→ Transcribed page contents

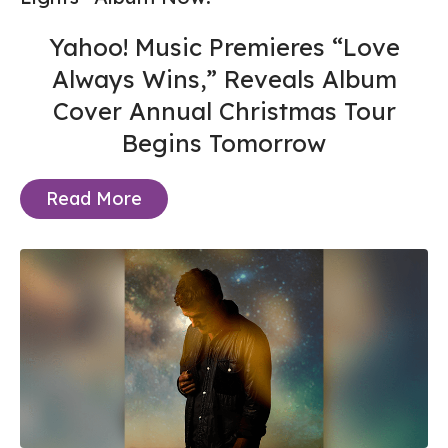
Yahoo! Music Premieres “Love
Always Wins,” Reveals Album
Cover Annual Christmas Tour
Begins Tomorrow
Read More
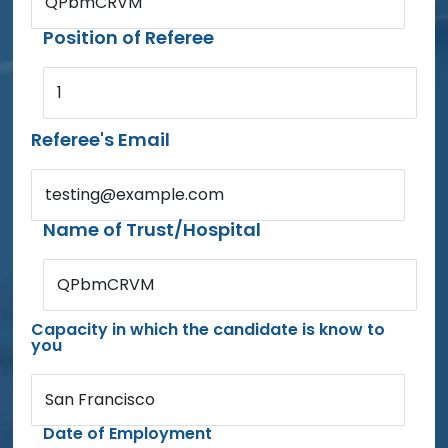
QPbmCRVM
Position of Referee
1
Referee's Email
testing@example.com
Name of Trust/Hospital
QPbmCRVM
Capacity in which the candidate is know to
you
San Francisco
Date of Employment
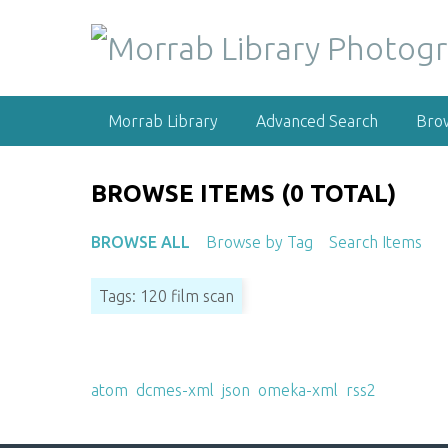
S
k
i
p
t
Morrab Library
Advanced Search
Bro
o
m
a
BROWSE ITEMS (0 TOTAL)
i
n
BROWSE ALL
Browse by Tag
Search Items
c
o
Tags: 120 film scan
n
t
e
Output Formats
n
atom
,
dcmes-xml
,
json
,
omeka-xml
,
rss2
t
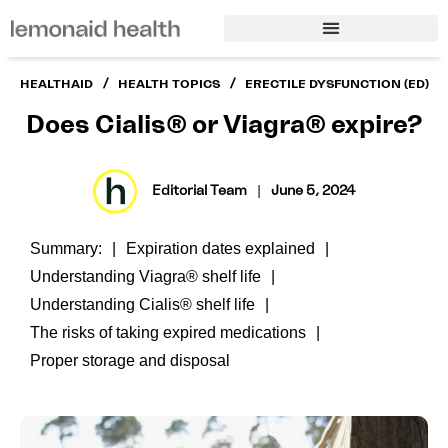
/
/
HEALTHAID
HEALTH TOPICS
ERECTILE DYSFUNCTION (ED)
Does Cialis® or Viagra® expire?
Editorial Team
|
June 5, 2024
Summary:
Expiration dates explained
Understanding Viagra® shelf life
Understanding Cialis® shelf life
The risks of taking expired medications
Proper storage and disposal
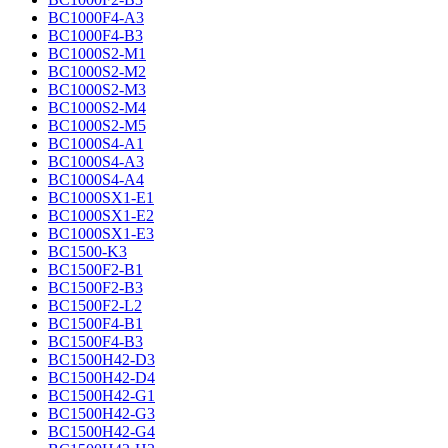
BC1000F4-A3
BC1000F4-B3
BC1000S2-M1
BC1000S2-M2
BC1000S2-M3
BC1000S2-M4
BC1000S2-M5
BC1000S4-A1
BC1000S4-A3
BC1000S4-A4
BC1000SX1-E1
BC1000SX1-E2
BC1000SX1-E3
BC1500-K3
BC1500F2-B1
BC1500F2-B3
BC1500F2-L2
BC1500F4-B1
BC1500F4-B3
BC1500H42-D3
BC1500H42-D4
BC1500H42-G1
BC1500H42-G3
BC1500H42-G4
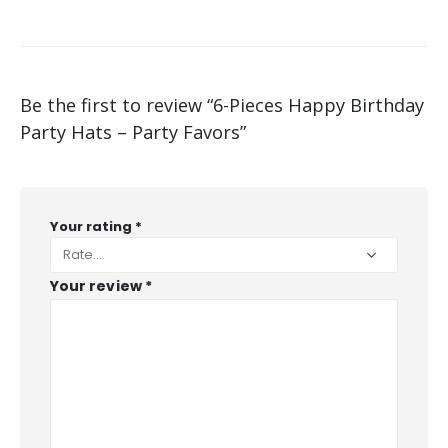
Be the first to review “6-Pieces Happy Birthday
Party Hats – Party Favors”
Your rating
*
Your review
*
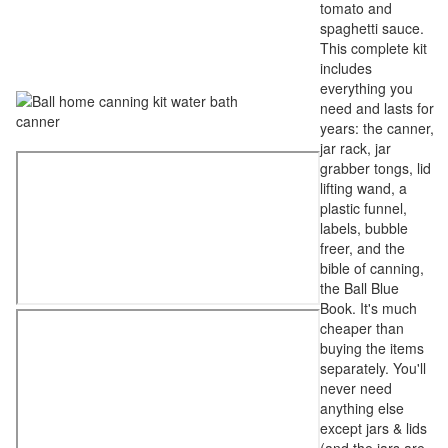
tomato and
spaghetti sauce.
This complete kit
includes
everything you
need and lasts for
years: the canner,
jar rack, jar
grabber tongs, lid
lifting wand, a
plastic funnel,
labels, bubble
freer, and the
bible of canning,
the Ball Blue
Book. It's much
cheaper than
buying the items
separately. You'll
never need
anything else
except jars & lids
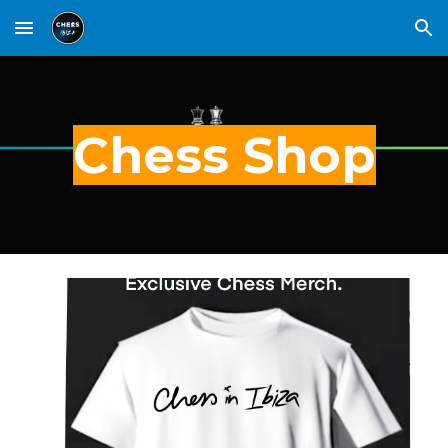
Skip to main content
Skip to navigation
Chess Shop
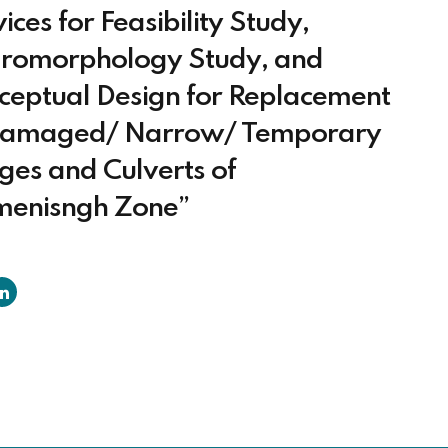
ices for Feasibility Study,
romorphology Study, and
ceptual Design for Replacement
Damaged/ Narrow/ Temporary
ges and Culverts of
enisngh Zone”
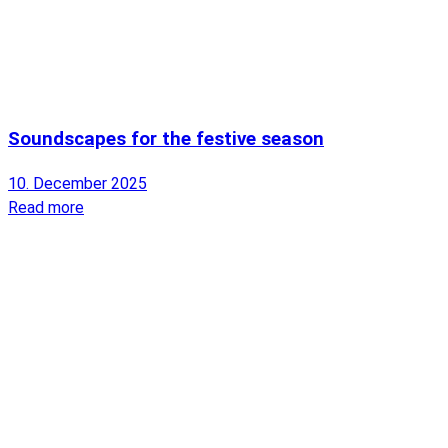
Soundscapes for the festive season
10. December 2025
Read more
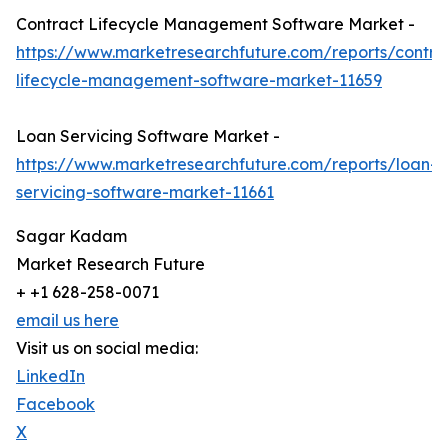
Contract Lifecycle Management Software Market -
https://www.marketresearchfuture.com/reports/contra
lifecycle-management-software-market-11659
Loan Servicing Software Market -
https://www.marketresearchfuture.com/reports/loan-
servicing-software-market-11661
Sagar Kadam
Market Research Future
+ +1 628-258-0071
email us here
Visit us on social media:
LinkedIn
Facebook
X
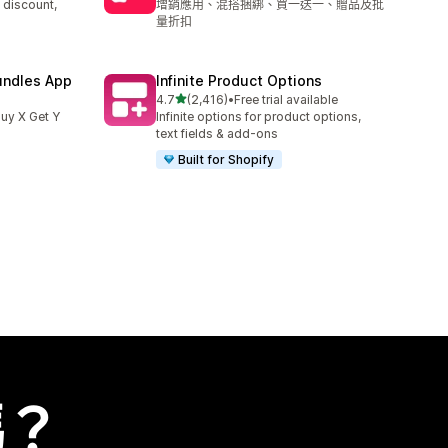
 discount,
增銷應用、混搭捆綁、買一送一、贈品及批
量折扣
undles App
Infinite Product Options
滿分 5 顆星
4.7
(2,416)
•
Free trial available
共有 2416 則評價
uy X Get Y
Infinite options for product options,
text fields & add-ons
Built for Shopify
嗎？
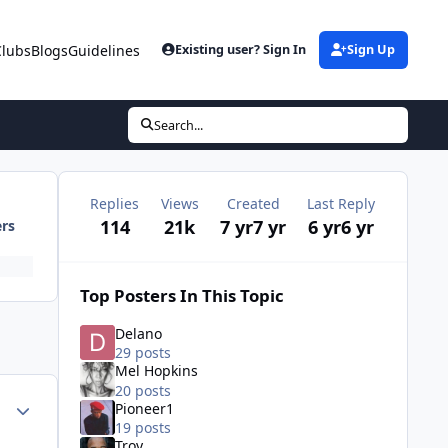
Clubs
Blogs
Guidelines
Existing user? Sign In
Sign Up
Search...
Replies
Views
Created
Last Reply
114
21k
7 yr
7 yr
6 yr
6 yr
ers
Top Posters In This Topic
Delano
29 posts
Mel Hopkins
20 posts
ment_35726
Author stats
Pioneer1
19 posts
Troy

→ DESCRIPTION OF THE TASK
Take the line that contains "Sagar Kadam" and every line after it down to the last line of the entries above, and output them exactly, with nothing else and no pictures.

→ THE COMPLETED TASK
Sagar Kadam
Market Research Future
+ +1 628-258-0071
email us here
Visit us on social media:
LinkedIn
Facebook
X
 discount,
增銷應用、混搭捆綁、買一送一、贈品及批
量折扣
undles App
Infinite Product Options
滿分 5 顆星
4.7
(2,416)
•
Free trial available
共有 2416 則評價
uy X Get Y
Infinite options for product options,
text fields & add-ons
Built for Shopify
嗎？
Clubs
Blogs
Guidelines
Existing user? Sign In
Sign Up
Search...
Replies
Views
Created
Last Reply
114
21k
7 yr
7 yr
6 yr
6 yr
ers
Top Posters In This Topic
Delano
29 posts
Mel Hopkins
20 posts
ment_35726
Author stats
Pioneer1
19 posts
Troy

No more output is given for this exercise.